Jeff Morrow was WILI's afternoon meteorologist in the early 1980's, and had live chats with WILI afternoon announcer Denise Bellamy.  Jeff moved to the Weather Channel as an on-camera meteorologist in 1985 and after 27 years at TWC, moved to WKRN-TV in Nashville

William J. Naughton playing records and carts at the WILI studios at 948 Main Street

Construction on our current building began in 1986

WILI outgrew its 948 Main Street studios in the mid 1980s, and on Columbus Day 1987 moved to new state-of-the-art facilities at 720 Main Street, were we broadcast from today.

The official move to our present studios was broadcast live on WILI in 1987. At 8:45am, Wayne Norman and Danny Chun described the four block walk from 948 Main Street to 720 Main Street. WILI's Robin Rice and Holly Utzig are on the right, while intrepid cameraman D. W. Spikerton caught the event for posterity on videotape. WILI president Herb Rice was waiting to welcome the group at 720 Main Street.
WILI has taken many listeners to Fenway Park on Constitution Coach buses. Hosting this 1990 trip were (L-R) Danny Chun, Ann Putio, Gail Baker, Mark Christopher, Wayne Norman, Chris Rice, Robin Rice, and Denise Bellamy

One of the announcers with the longest tenure in the '80s was Denise Bellamy, who handled the afternoon shift from 1979 to 1985. She did a Saturday morning show in 1983 six hours before her first child was born! Denise moved on to become an Account Executive at WILI.

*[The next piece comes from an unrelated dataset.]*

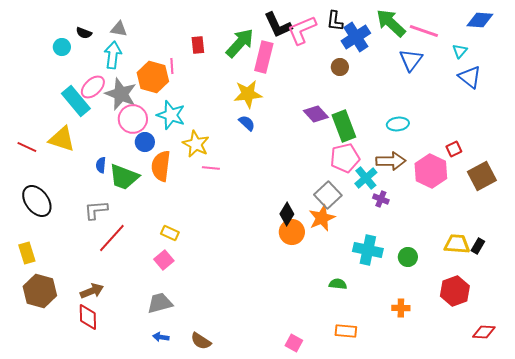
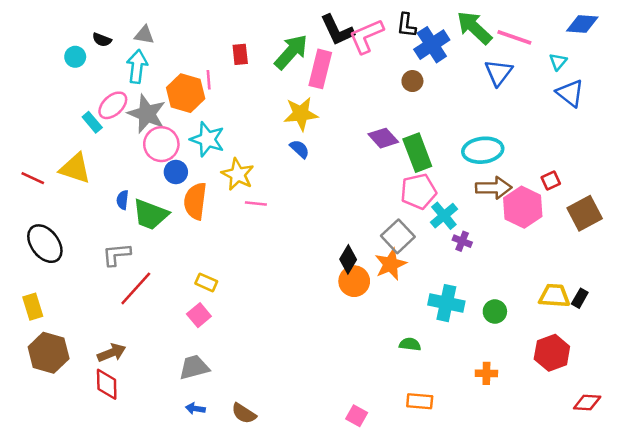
cyan rectangle: (76, 101) -> (92, 122), size x0.6
cyan ellipse: (398, 124) -> (483, 150), size x1.5
brown arrow: (391, 161) -> (494, 188), moved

The 1986 WILI softball team at ECSU's Spector Field. Front row: Ken Carson, Denise Bellamy, Gail Baker (straddled by Jeff Spenser), Jamie West, Karin Sherbin. Back row: Danny Chun, Colin Rice, Wayne Norman, Bob Pakenham, Bill Lancaster, Kevin Williams, John Tuite, Donna Evan -- Robin Rice photo

In the early '80s, WILI aired Wolfman Jack's syndicated "Graffiti Gold" oldies show.

ECSU President David Carter (L), Wayne Norman, and UConn President Phillip Austin before the 1999 March of Dimes "WalkAmerica" at Windham High School

One of our long-time employees was Virginia Seretny, the hostess of "Polka Time" for nearly 40 years, until her passing in May of 2000. To read our tribute to Virginia, click here .

Lynn Moebus preceded Mike Morrissette as the morning newscaster on WILI's Wayne Norman Show
In 1985, WILI changed to a "full-service" adult contemporary format, and we now feature "Today's hits and yesterday's favorites." In September 2005, Hall Communications bought WILI, pledging to keep it a community-oriented, locally operated station.  And in 2017 we added WILI-AM's programming to 95.3 FM.